Work to be completed: Render every line of the records below as a JSON list of strings, one string per line, leaving out any blank lines.

Records:
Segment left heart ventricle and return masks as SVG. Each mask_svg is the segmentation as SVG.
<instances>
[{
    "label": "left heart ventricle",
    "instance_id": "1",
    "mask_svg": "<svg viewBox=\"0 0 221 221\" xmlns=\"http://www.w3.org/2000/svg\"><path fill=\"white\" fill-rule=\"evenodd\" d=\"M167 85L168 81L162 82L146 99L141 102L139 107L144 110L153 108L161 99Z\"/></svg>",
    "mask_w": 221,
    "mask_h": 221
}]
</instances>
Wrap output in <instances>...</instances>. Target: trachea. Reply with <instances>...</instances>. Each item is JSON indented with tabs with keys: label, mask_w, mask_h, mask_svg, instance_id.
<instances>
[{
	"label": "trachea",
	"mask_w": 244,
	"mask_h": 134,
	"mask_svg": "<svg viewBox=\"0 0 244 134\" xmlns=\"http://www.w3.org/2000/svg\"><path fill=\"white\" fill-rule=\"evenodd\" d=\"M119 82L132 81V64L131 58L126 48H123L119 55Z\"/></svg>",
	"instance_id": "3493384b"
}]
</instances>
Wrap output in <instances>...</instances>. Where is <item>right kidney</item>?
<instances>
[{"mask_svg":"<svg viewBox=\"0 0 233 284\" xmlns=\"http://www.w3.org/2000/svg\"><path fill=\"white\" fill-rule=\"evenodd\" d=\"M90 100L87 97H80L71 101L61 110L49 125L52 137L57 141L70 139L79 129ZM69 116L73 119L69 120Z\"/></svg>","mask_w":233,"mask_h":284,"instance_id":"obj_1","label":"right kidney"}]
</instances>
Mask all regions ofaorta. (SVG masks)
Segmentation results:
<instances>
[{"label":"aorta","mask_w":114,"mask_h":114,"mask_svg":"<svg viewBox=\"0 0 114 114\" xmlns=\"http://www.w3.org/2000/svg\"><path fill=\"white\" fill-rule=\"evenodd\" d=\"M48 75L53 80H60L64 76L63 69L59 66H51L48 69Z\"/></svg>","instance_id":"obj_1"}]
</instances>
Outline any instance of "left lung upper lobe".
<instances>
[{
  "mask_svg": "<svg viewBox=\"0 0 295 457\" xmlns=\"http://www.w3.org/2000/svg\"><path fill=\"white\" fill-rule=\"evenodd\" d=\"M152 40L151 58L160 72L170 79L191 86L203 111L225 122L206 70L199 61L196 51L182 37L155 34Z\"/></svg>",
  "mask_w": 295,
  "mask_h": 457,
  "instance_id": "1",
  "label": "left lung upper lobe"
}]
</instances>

Completed task:
[
  "Segment left heart ventricle and return masks as SVG. Each mask_svg is the segmentation as SVG.",
  "<instances>",
  "[{",
  "    \"label\": \"left heart ventricle\",",
  "    \"instance_id\": \"1\",",
  "    \"mask_svg\": \"<svg viewBox=\\\"0 0 221 221\\\" xmlns=\\\"http://www.w3.org/2000/svg\\\"><path fill=\\\"white\\\" fill-rule=\\\"evenodd\\\" d=\\\"M167 85L168 81L162 82L146 99L141 102L139 107L144 110L153 108L161 99Z\\\"/></svg>\",",
  "    \"mask_w\": 221,",
  "    \"mask_h\": 221",
  "}]",
  "</instances>",
  "Wrap output in <instances>...</instances>. Target: trachea. Reply with <instances>...</instances>. Each item is JSON indented with tabs with keys: label, mask_w, mask_h, mask_svg, instance_id.",
  "<instances>",
  "[{",
  "\t\"label\": \"trachea\",",
  "\t\"mask_w\": 244,",
  "\t\"mask_h\": 134,",
  "\t\"mask_svg\": \"<svg viewBox=\\\"0 0 244 134\\\" xmlns=\\\"http://www.w3.org/2000/svg\\\"><path fill=\\\"white\\\" fill-rule=\\\"evenodd\\\" d=\\\"M119 82L132 81V64L131 58L126 48H123L119 55Z\\\"/></svg>\",",
  "\t\"instance_id\": \"3493384b\"",
  "}]",
  "</instances>",
  "Wrap output in <instances>...</instances>. Where is <item>right kidney</item>?",
  "<instances>",
  "[{\"mask_svg\":\"<svg viewBox=\\\"0 0 233 284\\\" xmlns=\\\"http://www.w3.org/2000/svg\\\"><path fill=\\\"white\\\" fill-rule=\\\"evenodd\\\" d=\\\"M90 100L87 97H80L71 101L61 110L49 125L52 137L57 141L70 139L79 129ZM69 116L73 119L69 120Z\\\"/></svg>\",\"mask_w\":233,\"mask_h\":284,\"instance_id\":\"obj_1\",\"label\":\"right kidney\"}]",
  "</instances>",
  "Mask all regions ofaorta. (SVG masks)",
  "Segmentation results:",
  "<instances>",
  "[{\"label\":\"aorta\",\"mask_w\":114,\"mask_h\":114,\"mask_svg\":\"<svg viewBox=\\\"0 0 114 114\\\" xmlns=\\\"http://www.w3.org/2000/svg\\\"><path fill=\\\"white\\\" fill-rule=\\\"evenodd\\\" d=\\\"M48 75L53 80H60L64 76L63 69L59 66H51L48 69Z\\\"/></svg>\",\"instance_id\":\"obj_1\"}]",
  "</instances>",
  "Outline any instance of \"left lung upper lobe\".",
  "<instances>",
  "[{",
  "  \"mask_svg\": \"<svg viewBox=\\\"0 0 295 457\\\" xmlns=\\\"http://www.w3.org/2000/svg\\\"><path fill=\\\"white\\\" fill-rule=\\\"evenodd\\\" d=\\\"M152 40L151 58L160 72L170 79L191 86L203 111L225 122L206 70L199 61L196 51L182 37L155 34Z\\\"/></svg>\",",
  "  \"mask_w\": 295,",
  "  \"mask_h\": 457,",
  "  \"instance_id\": \"1\",",
  "  \"label\": \"left lung upper lobe\"",
  "}]",
  "</instances>"
]